Beit Shearim National Park encompasses the excavated site of a Jewish Roman-era city called Beit Shearim (House of Two Gates) and a complex of Jewish burial caves on the lower hillside. The site is located 20km from Haifa in Lower Galilee. The UNESCO-listed archaeological park is famed for its remarkable necropolis and catacombs that held coffins dating back to the 2nd-5th century AD.
History of Beit Shearim
During the period of the Second Jewish Temple (516BC-70AD) the Jewish high court, the Sanhedrin was headed by Rabbi Yehuda HaNasi (133-220AD) who compiled the Jewish book of oral laws, the Mishnah. Rabbi Yehuda HaNasi lived in the village in Beit Shearim and was buried there. At the time wealthy Jews requested that their remains are buried close to the burial site of Rabbi Yehuda HaNasi and so the burial site grew.
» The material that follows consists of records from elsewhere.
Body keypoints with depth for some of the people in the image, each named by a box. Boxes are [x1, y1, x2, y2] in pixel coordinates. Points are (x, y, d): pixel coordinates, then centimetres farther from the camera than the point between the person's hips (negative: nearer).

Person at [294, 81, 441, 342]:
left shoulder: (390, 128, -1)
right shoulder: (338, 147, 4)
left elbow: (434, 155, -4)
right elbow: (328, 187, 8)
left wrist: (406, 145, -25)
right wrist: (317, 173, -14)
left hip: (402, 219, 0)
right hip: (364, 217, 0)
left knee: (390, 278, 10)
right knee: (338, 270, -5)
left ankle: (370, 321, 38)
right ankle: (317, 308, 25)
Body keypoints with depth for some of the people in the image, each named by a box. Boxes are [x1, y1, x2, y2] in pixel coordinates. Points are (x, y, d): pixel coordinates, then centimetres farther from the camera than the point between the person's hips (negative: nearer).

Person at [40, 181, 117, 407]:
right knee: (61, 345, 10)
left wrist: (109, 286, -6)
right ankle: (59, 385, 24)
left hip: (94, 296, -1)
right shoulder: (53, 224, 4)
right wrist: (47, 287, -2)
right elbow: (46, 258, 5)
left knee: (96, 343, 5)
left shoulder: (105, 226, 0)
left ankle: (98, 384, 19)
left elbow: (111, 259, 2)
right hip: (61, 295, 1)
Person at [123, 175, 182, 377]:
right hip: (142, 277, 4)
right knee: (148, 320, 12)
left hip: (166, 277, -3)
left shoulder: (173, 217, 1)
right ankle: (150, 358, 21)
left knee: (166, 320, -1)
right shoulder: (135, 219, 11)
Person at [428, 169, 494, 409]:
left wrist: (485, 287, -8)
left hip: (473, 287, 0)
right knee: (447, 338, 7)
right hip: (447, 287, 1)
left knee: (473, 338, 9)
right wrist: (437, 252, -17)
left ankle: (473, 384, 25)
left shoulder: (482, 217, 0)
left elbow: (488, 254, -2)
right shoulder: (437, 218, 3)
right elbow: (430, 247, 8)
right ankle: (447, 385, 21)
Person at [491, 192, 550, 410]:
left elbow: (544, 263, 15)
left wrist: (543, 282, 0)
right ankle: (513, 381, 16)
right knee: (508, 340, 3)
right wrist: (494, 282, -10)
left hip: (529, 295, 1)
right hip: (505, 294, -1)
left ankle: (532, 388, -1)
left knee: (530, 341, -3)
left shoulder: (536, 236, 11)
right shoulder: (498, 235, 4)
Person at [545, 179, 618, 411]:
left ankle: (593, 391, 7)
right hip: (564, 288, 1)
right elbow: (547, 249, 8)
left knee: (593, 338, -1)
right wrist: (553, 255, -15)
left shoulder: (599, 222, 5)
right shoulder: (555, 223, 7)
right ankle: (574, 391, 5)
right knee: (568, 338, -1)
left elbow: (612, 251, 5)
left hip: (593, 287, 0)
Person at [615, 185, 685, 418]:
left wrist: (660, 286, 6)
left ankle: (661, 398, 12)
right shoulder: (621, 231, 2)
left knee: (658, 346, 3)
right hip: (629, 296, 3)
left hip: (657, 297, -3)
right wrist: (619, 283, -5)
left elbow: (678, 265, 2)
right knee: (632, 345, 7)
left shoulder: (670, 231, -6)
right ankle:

What to See in Beit Shearim
The necropolis encompasses 30 burial caves, mausoleums and sarcophagi. Many of the burial sites are adorned with inscriptions in Aramaic, Palmyrene, Greek, and Hebrew. You can see painted and carved adornments on the coffins and cave walls including the Jewish Menorah candelabra. This is the most extensive ancient Jewish burial site ever uncovered.
On a visit to Beit Shearim National Park, you should see the remains of the ancient synagogue; a basilica built during a later period; oil presses and the statue of Alexander Zaid on the site of the former village. Zaid was part of Bar Giora that went on to become HaShome'er (Watchmen’s’ Guild), a group that dedicated itself to protecting Jewish villages. Also on the hilltop is the burial site of Sheik Abrek marked by a structure with twin domes.
Among the fascinating burial caves, there is a large burial cave that was turned into a cistern during a later period; four burial chambers accessed via a central courtyard and the two-chambered Lulav Cave. The largest of the burial sites is the Cave of the Coffins which held 135 coffins. The large Cave of Rabbi Yehuda HaNasi has a courtyard above-ground with three entrances to the burial caves. There is a circular hike route that will take you past the burial caves and archaeological sites.
Other Israeli UNESCO Sites
The other UNESCO sites in Israel include Masada, Tel Aviv’s Bauhaus architecture, Acre’s Old City, the Baha’i gardens in Haifa and Western Galilee, Beit Guvrin National Park, the Nahal Mearot caves in the Carmel and the biblical tels or mounds of Megiddo, Be’er Sheva and Hatzor which were important points along the ancient incense route.
Tourists are often surprised that the sites of Jerusalem’s Old City are not listed UNESCO sites. The Church of the Holy Sepulchre, the Western Wall and the Dome of the Rock in particular seem obvious choices for UNESCO status. However due to ongoing discussions between Israel, Palestine and Jordan UNESCO has not yet decided how to categorize the sites and under which nation. Consultations are ongoing and a UNESCO mission to the Old City continues to evaluate the sites which all agree deserve the statues of UNESCO World Heritage Sites.